Using DEAP to do multiobjective optimization with NSGA2

Yannis Merlet, sept 2018

1st release of this notebook, still in progress though. If you have any suggestion to improve it, please let me know or PR it on github !

Context

At LOCIE Lab, the project Réha-Parcs aims to apply multi-objective optimization on building stock. Bibliography tended to pick Genetic Algorithm to optimize. In the field of building physics, the algorithm NSGA2 is widely used because it is know as stable and results are good in term of convergence and diversity.

A good implementation of NSGA2 is available in the library DEAP. This library makes possible to do complex many objective optimization and to use a lot of different algorithm pretty easily.

The aim of this notebook is to provide PhD student at LOCIE with a cheatsheet to launch quickly an optimization with this algorithm with some explanation on the code. It is freely based on the example provided by the developpers of DEAP for the algorithm NSGA2 since their code is pretty short and efficient.
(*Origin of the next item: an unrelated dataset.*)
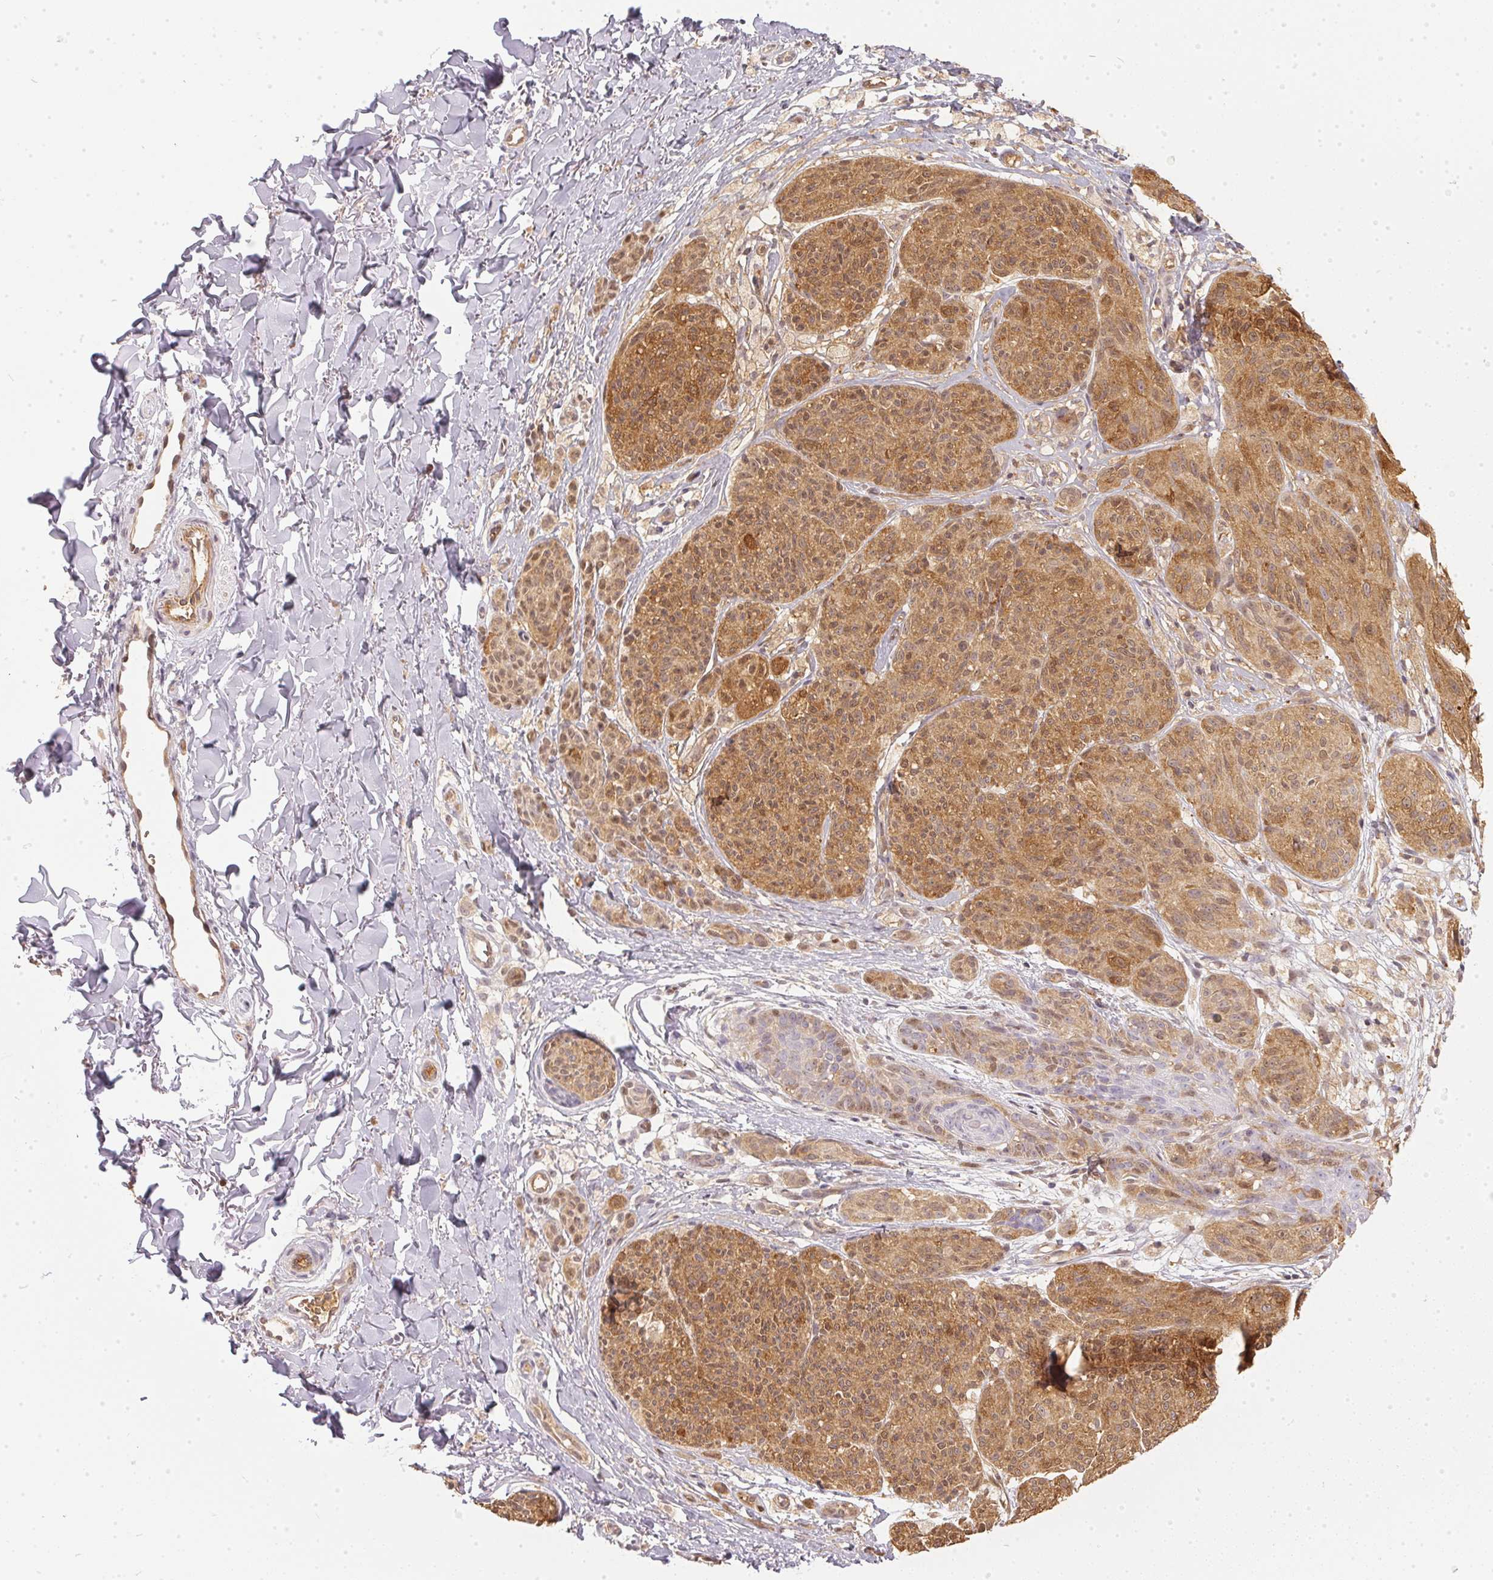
{"staining": {"intensity": "moderate", "quantity": ">75%", "location": "cytoplasmic/membranous"}, "tissue": "melanoma", "cell_type": "Tumor cells", "image_type": "cancer", "snomed": [{"axis": "morphology", "description": "Malignant melanoma, NOS"}, {"axis": "topography", "description": "Skin"}], "caption": "A brown stain shows moderate cytoplasmic/membranous staining of a protein in human melanoma tumor cells.", "gene": "BLMH", "patient": {"sex": "female", "age": 87}}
I tried to provide more explanations and my small experience on this example here.

Some prior knowledge about how NSGA-II is working is needed as this notebook is focusing on its implementation.

Initialization of the Algorithm


In [ ]:
import random
import datetime

import multiprocessing
import numpy as np

from deap import base
from deap import creator
from deap import tools

### If your evaluation function is external...
# import YourEvaluationFunction as evaluation

Let's import stuff...

Here 3 main components of DEAP are imported:

  • base contains all of the base classes and the toolbox generator
  • the creator enable to generate objects like individuals or population
  • tools contains built-in function related to optimisation such as selection tournament for the best individuals or crossover and mutation operators

We will need constant as parameter of the algorithm:


In [ ]:
NGEN = 50 # Number of Generation
MU = 100 # Number of individual in population
CXPB = 0.8 #Crossover probability

NDIM = 4 # Number of dimension of the individual (=number of gene)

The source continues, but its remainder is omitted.